Reading text
--- START ---
30th Anniversary Kick-Off Party

Thursday Aug 28th

6:30-8:30 | Free to the public.

You’re invited to grunt gallery on Thursday, August 28th for a cake-cutting event that will kick off grunt’s year-long 30th Anniversary celebrations! The event takes place at grunt and the adjoining Amenity Space. We will cut the cake at 7:15pm. We will serve wine and iced tea, this event is family friendly and you’re encouraged to bring your little ones to the event. The party is also dog-friendly.

Artist Sola Fiedler will have her Vancouver tapestry on view in the Amenity Space. Sola produced this work in her studio at Main Space over the last few years. This monumental work is truly spectacular and representative of the important work that happens regularly in our builidng. Whether you’re an old friend of grunt or a new one, we want to celebrate this momentous time with you.

No need to RSVP. Come one, come all, and invite your friends.

 


Social Objects (Sonny Assu and Lorna Brown)

September/October 2014

Artist Sonny Assu has designed a series of custom ovoid-shaped coasters that riff on Main Street’s cultural aesthetic. Artist Lorna Brown has created a poetic design for grunt gallery’s growlers, the work refers to returning from where one begins – recognizing the return of Brew Pubs to Brewery Creek. Both are limited editions and will be available for sale at grunt gallery or can be found at various restaurants and businesses along Main Street.

Another edition includes placemats that map a cultural history of Mount Pleasant. The placemats refer to local culture-makers and the importance of remembering a diverse range of cultural venues that are still existing or have since disappeared. The placemats project is in partnership with the Mount Pleasant Historical Society and the Mount Pleasant BIA.

Take a look at them here.


GROWLER

Saturday Oct 11th @ The Anza Club

7pm-1am | Ticket-based event.

Save the date for a grunt gallery celebration featuring local musicians, DJ, and artists. Let’s get together and celebrate 30 years!

Event info here.

 


Julia Feyrer: The Kitchen

October-December 2014

A new media installation commission by artist Julia Feyrer uses material from the archives to re-envision the grunt Kitchen – a former meeting ground and social space at that has transformed over the past 30 years.

Event info here.


Founder’s Dinner

November

A special invite-only event for grunt’s founders.


eBook Launch

Spring 2015

The release of an beautifully reflective eBook publication that features a selection of written texts and essay’s that span three decades at grunt gallery.  Edited by Hillary Wood and Audrey MacDonald; Produced and designed by Renee Mok.


30th Video Project Launch

Spring 2015

Curated by Alex Pimm. grunt gallery releases performance video’s from our archives over the next 12 months. The video’s will be released on social media. Keep an eye out for future screening events at grunt gallery!


FutureLoss by Zoe Kreye

Project dates: January 1st – April 30th, 2015
Publication launch and exhibition: Fall/ Winter 2015

Is there a corner where you can feel the change?
Hold this heavy until the weight grows warm.
--- END ---
Required work
Name every person that the grunt gallery anniversary listing above introduces with the word "artist."

Raw data
--- START ---
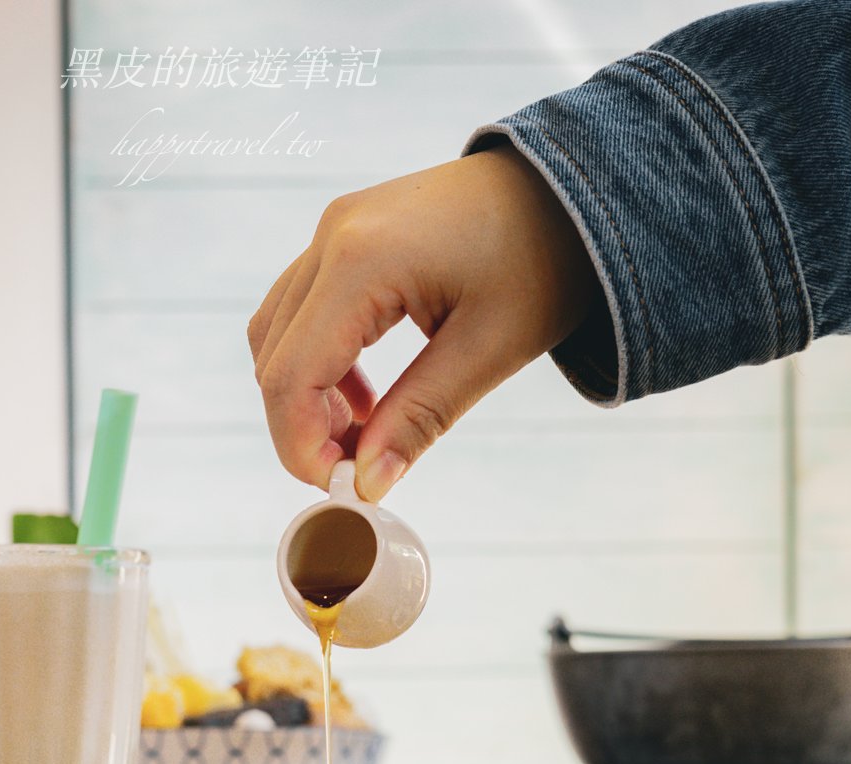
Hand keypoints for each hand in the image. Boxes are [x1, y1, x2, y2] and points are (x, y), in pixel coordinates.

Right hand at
--- END ---
Final answer
Sola Fiedler, Sonny Assu, Lorna Brown, Julia Feyrer